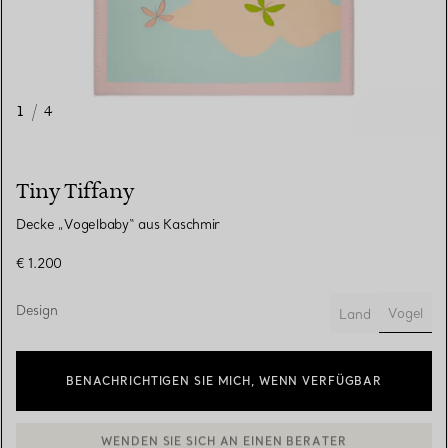
1
/
4
Tiny Tiffany
Decke „Vogelbaby“ aus Kaschmir
€ 1.200
Design
Vogel
Land
ausgew
BENACHRICHTIGEN SIE MICH, WENN VERFÜGBAR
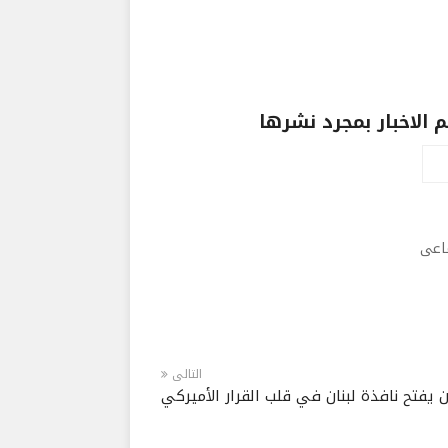
الاخبار بمجرد نشرها
ماعى
التالى
 يفتح نافذة لبنان في قلب القرار الأميركي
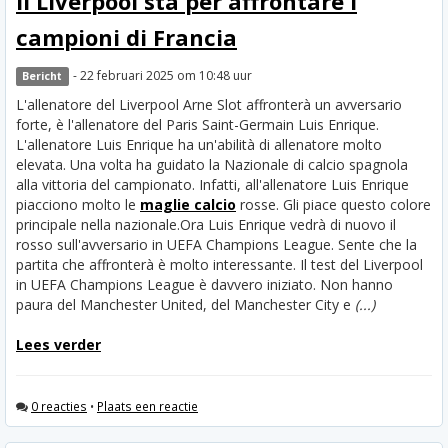
Il Liverpool sta per affrontare i
campioni di Francia
- 22 februari 2025 om 10:48 uur
Bericht
L'allenatore del Liverpool Arne Slot affronterà un avversario
forte, è l'allenatore del Paris Saint-Germain Luis Enrique.
L'allenatore Luis Enrique ha un'abilità di allenatore molto
elevata. Una volta ha guidato la Nazionale di calcio spagnola
alla vittoria del campionato. Infatti, all'allenatore Luis Enrique
piacciono molto le
maglie calcio
rosse. Gli piace questo colore
principale nella nazionale.
Ora Luis Enrique vedrà di nuovo il
rosso sull'avversario in UEFA Champions League. Sente che la
partita che affronterà è molto interessante. Il test del Liverpool
in UEFA Champions League è davvero iniziato. Non hanno
paura del Manchester United, del Manchester City e
(...)
Lees verder
0 reacties
•
Plaats een reactie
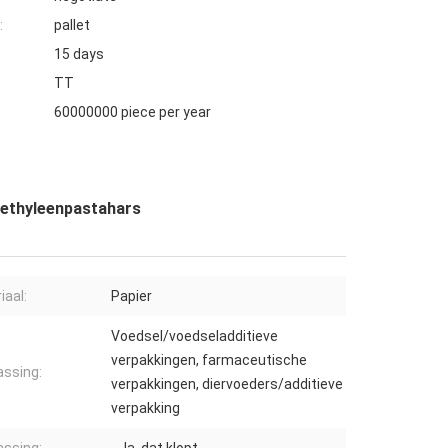
:
pallet
15 days
TT
60000000 piece per year
yethyleenpastahars
iaal:
Papier
Voedsel/voedseladditieve
verpakkingen, farmaceutische
ssing:
verpakkingen, diervoeders/additieve
verpakking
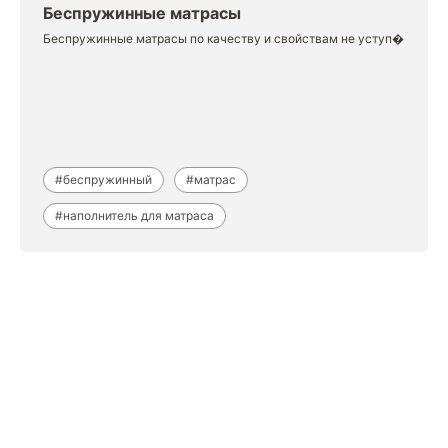
Беспружинные матрасы
Беспружинные матрасы по качеству и свойствам не уступ�
#беспружинный
#матрас
#наполнитель для матраса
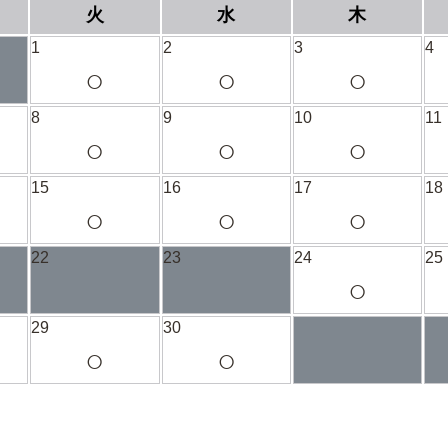
火
水
木
1
2
3
4
○
○
○
8
9
10
11
○
○
○
15
16
17
18
○
○
○
22
23
24
25
○
29
30
○
○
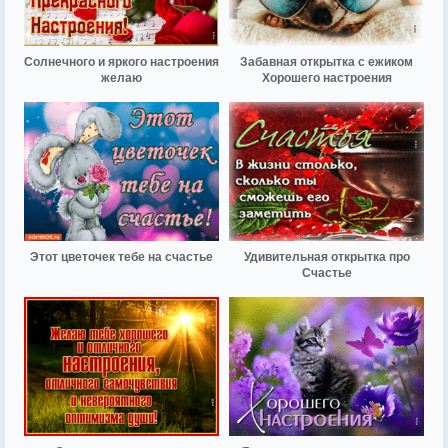
Солнечного и яркого настроения
Забавная открытка с ежиком
желаю
Хорошего настроения
Этот цветочек тебе на счастье
Удивительная открытка про
Счастье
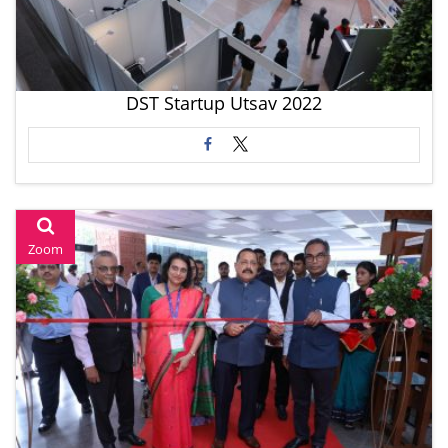
DST Startup Utsav 2022
Zoom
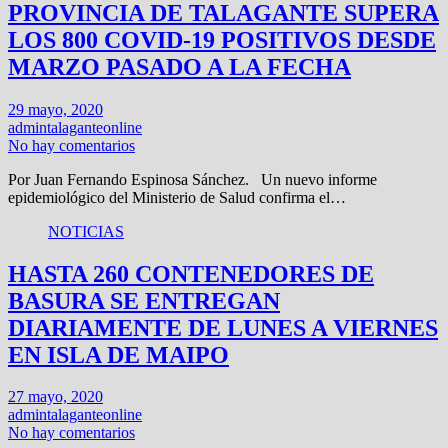
PROVINCIA DE TALAGANTE SUPERA
LOS 800 COVID-19 POSITIVOS DESDE
MARZO PASADO A LA FECHA
29 mayo, 2020
admintalaganteonline
No hay comentarios
Por Juan Fernando Espinosa Sánchez. Un nuevo informe
epidemiológico del Ministerio de Salud confirma el…
NOTICIAS
HASTA 260 CONTENEDORES DE
BASURA SE ENTREGAN
DIARIAMENTE DE LUNES A VIERNES
EN ISLA DE MAIPO
27 mayo, 2020
admintalaganteonline
No hay comentarios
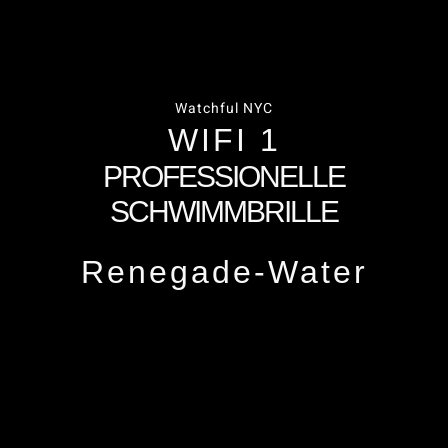
Watchful NYC
WIFI 1
PROFESSIONELLE
SCHWIMMBRILLE
Renegade-Water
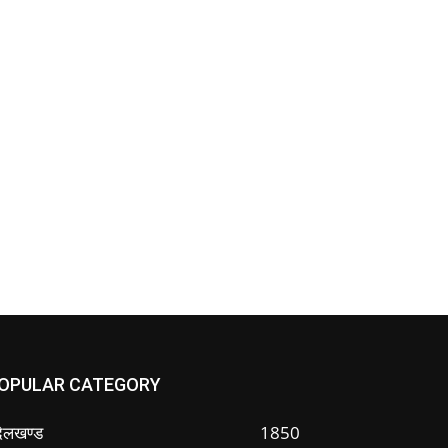
OPULAR CATEGORY
ंदेलखण्ड
1850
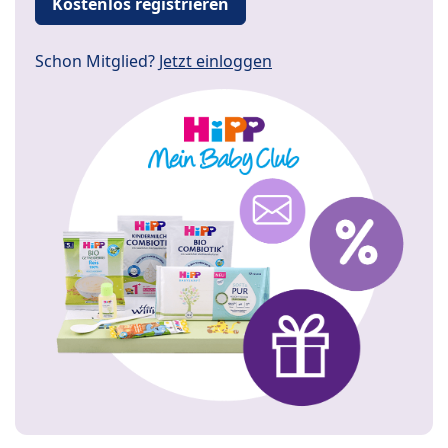
Kostenlos registrieren
Schon Mitglied?
Jetzt einloggen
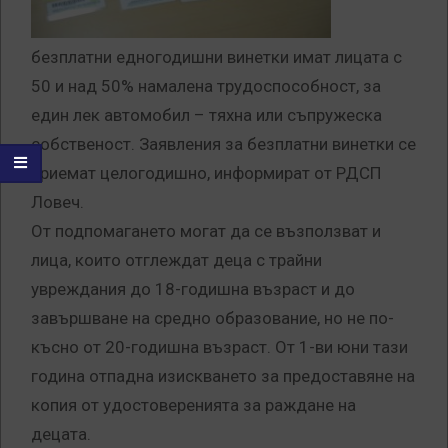
безплатни едногодишни винетки имат лицата с
50 и над 50% намалена трудоспособност, за
един лек автомобил – тяхна или съпружеска
собственост. Заявления за безплатни винетки се
приемат целогодишно, информират от РДСП
Ловеч.
От подпомагането могат да се възползват и
лица, които отглеждат деца с трайни
увреждания до 18-годишна възраст и до
завършване на средно образование, но не по-
късно от 20-годишна възраст. От 1-ви юни тази
година отпадна изискването за предоставяне на
копия от удостоверенията за раждане на
децата.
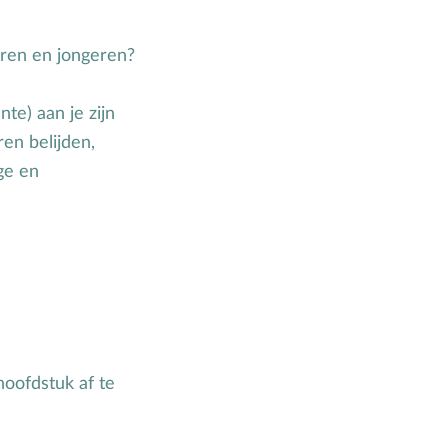
ren en jongeren?
te) aan je zijn
en belijden,
ge en
hoofdstuk af te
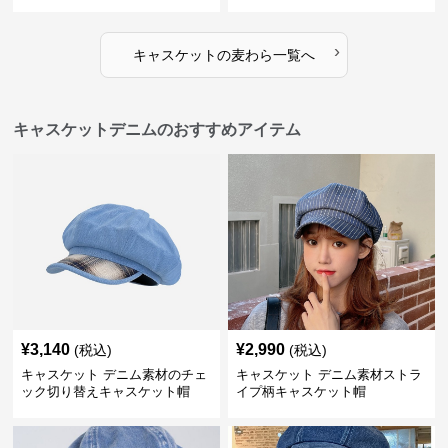
›
キャスケット
の
麦わら
一覧へ
キャスケットデニムのおすすめアイテム
¥
3,140
¥
2,990
(税込)
(税込)
キャスケット デニム素材のチェ
キャスケット デニム素材ストラ
ック切り替えキャスケット帽
イプ柄キャスケット帽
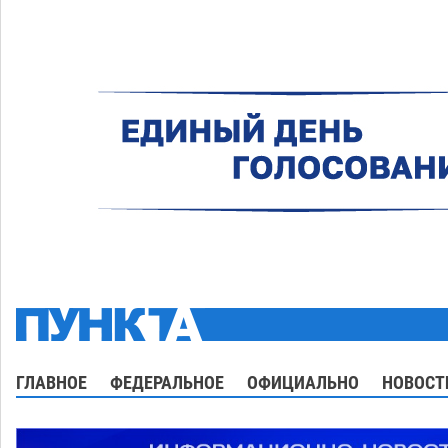
ГЛАВНОЕ
ФЕДЕРАЛЬНОЕ
ОФИЦИАЛЬНО
НОВОСТ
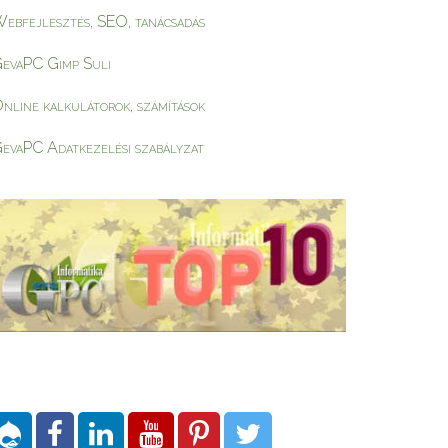
ebfejlesztés, SEO, tanácsadás
evaPC Gimp Suli
nline kalkulátorok, számítások
evaPC Adatkezelési szabályzat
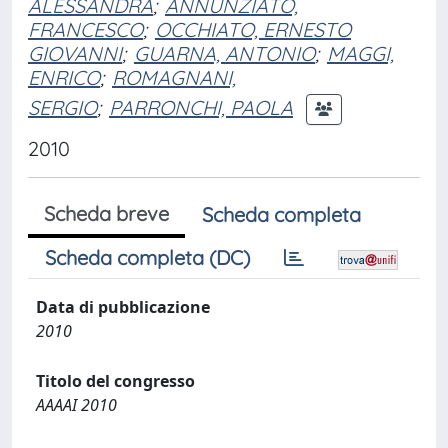
ALESSANDRA
;
ANNUNZIATO,
FRANCESCO
;
OCCHIATO, ERNESTO
GIOVANNI
;
GUARNA, ANTONIO
;
MAGGI,
ENRICO
;
ROMAGNANI,
SERGIO
;
PARRONCHI, PAOLA
2010
Scheda breve
Scheda completa
Scheda completa (DC)
Data di pubblicazione
2010
Titolo del congresso
AAAAI 2010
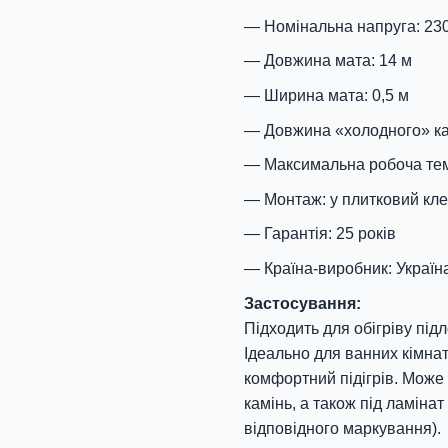
Номінальна напруга: 23
Довжина мата: 14 м
Ширина мата: 0,5 м
Довжина «холодного» ка
Максимальна робоча тем
Монтаж: у плитковий кле
Гарантія: 25 років
Країна-виробник: Україн
Застосування:
Підходить для обігріву під
Ідеально для ванних кімнат,
комфортний підігрів. Може 
камінь, а також під ламіна
відповідного маркування).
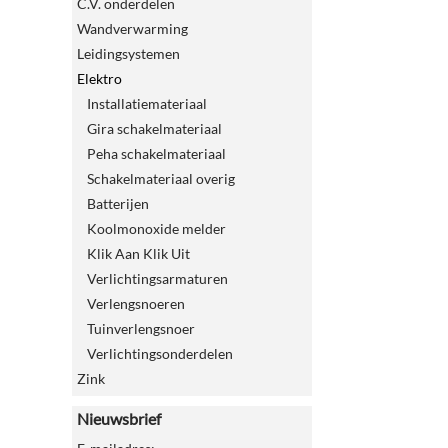
C.V. onderdelen
Wandverwarming
Leidingsystemen
Elektro
Installatiemateriaal
Gira schakelmateriaal
Peha schakelmateriaal
Schakelmateriaal overig
Batterijen
Koolmonoxide melder
Klik Aan Klik Uit
Verlichtingsarmaturen
Verlengsnoeren
Tuinverlengsnoer
Verlichtingsonderdelen
Zink
Nieuwsbrief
━━━━━━━━
- **Your goal**: What you return must match, character for character, the lines above from the one with "копия от удостоверенията за раждане на" through the one with "OCCHIATO, ERNESTO", minus any pictures.

- **Response below**:
копия от удостоверенията за раждане на
децата.
ren en jongeren?
te) aan je zijn
en belijden,
ge en
hoofdstuk af te
›
キャスケット
の
麦わら
一覧へ
キャスケットデニムのおすすめアイテム
¥
3,140
¥
2,990
(税込)
(税込)
キャスケット デニム素材のチェ
キャスケット デニム素材ストラ
ック切り替えキャスケット帽
イプ柄キャスケット帽
ГЛАВНОЕ
ФЕДЕРАЛЬНОЕ
ОФИЦИАЛЬНО
НОВОСТ
ebfejlesztés, SEO, tanácsadás
evaPC Gimp Suli
nline kalkulátorok, számítások
evaPC Adatkezelési szabályzat
ALESSANDRA
;
ANNUNZIATO,
FRANCESCO
;
OCCHIATO, ERNESTO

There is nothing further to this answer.